▶ [Records drawn from a dataset]:
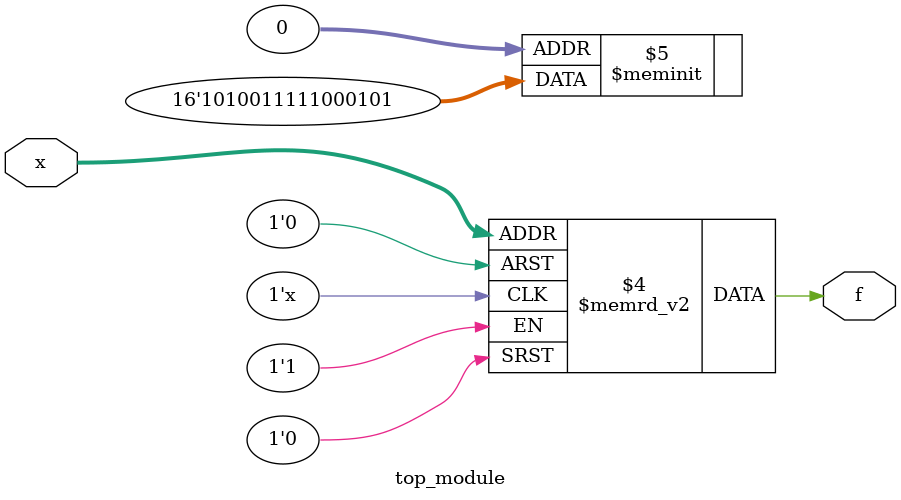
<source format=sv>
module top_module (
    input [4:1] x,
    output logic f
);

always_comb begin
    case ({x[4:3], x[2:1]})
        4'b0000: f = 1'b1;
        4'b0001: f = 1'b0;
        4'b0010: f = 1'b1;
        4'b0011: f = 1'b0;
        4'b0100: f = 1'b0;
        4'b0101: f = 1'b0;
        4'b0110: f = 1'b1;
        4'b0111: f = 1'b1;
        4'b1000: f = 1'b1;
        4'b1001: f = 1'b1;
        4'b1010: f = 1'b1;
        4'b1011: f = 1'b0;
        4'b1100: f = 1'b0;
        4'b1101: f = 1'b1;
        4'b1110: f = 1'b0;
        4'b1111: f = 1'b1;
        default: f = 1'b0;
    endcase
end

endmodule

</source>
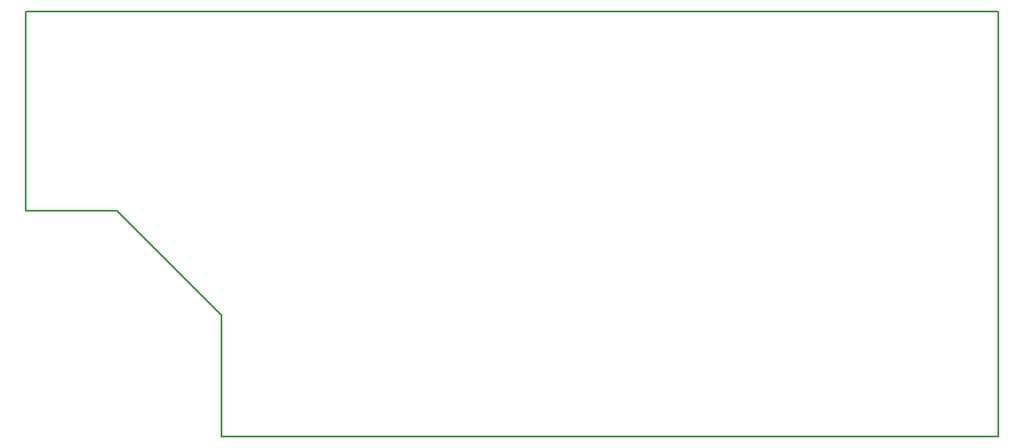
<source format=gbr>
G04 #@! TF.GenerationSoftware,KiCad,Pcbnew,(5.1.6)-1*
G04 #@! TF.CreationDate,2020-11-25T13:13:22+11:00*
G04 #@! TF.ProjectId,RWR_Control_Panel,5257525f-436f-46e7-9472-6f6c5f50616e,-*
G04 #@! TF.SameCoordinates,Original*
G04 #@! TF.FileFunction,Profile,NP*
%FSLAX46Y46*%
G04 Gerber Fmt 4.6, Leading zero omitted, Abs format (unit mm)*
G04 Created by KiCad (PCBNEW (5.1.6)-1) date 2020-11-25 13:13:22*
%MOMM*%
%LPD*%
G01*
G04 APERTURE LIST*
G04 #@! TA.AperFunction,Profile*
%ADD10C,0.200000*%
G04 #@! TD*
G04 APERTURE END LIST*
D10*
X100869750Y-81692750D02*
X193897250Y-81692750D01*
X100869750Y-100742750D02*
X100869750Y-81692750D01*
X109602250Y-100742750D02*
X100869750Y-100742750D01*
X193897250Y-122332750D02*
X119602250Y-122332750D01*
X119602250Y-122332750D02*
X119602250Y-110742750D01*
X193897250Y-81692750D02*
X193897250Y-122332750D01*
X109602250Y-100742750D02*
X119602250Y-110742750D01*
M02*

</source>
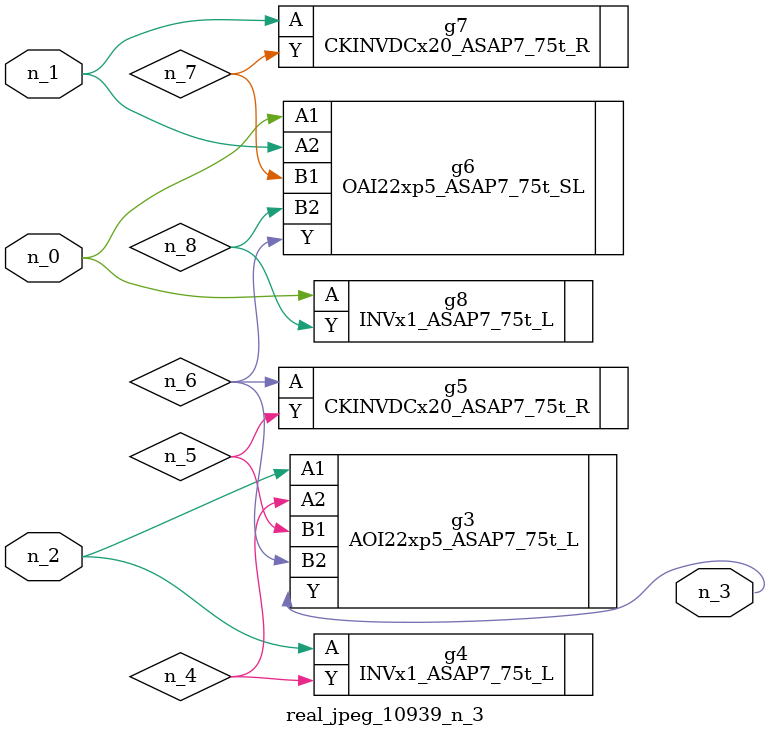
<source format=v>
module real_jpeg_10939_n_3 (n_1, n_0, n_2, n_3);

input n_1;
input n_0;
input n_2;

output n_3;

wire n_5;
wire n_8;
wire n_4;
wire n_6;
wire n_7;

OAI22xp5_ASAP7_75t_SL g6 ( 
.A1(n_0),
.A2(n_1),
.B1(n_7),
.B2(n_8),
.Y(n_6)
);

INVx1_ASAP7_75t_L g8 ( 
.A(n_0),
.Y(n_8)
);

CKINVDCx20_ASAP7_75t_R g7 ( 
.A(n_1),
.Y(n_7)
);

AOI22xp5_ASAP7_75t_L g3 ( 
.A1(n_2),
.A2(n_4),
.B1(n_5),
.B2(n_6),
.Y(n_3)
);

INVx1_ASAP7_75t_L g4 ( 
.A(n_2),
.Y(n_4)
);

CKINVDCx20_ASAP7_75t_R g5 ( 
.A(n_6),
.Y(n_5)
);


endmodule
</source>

▶ [WHAT YOU WILL DO]:
Up to and including the line that contains "4'b1000: f = 1'b1;", print the records above exactly from their first line, without any pictures.

▶ [TASK OUTPUT]:
<source format=sv>
module top_module (
    input [4:1] x,
    output logic f
);

always_comb begin
    case ({x[4:3], x[2:1]})
        4'b0000: f = 1'b1;
        4'b0001: f = 1'b0;
        4'b0010: f = 1'b1;
        4'b0011: f = 1'b0;
        4'b0100: f = 1'b0;
        4'b0101: f = 1'b0;
        4'b0110: f = 1'b1;
        4'b0111: f = 1'b1;
        4'b1000: f = 1'b1;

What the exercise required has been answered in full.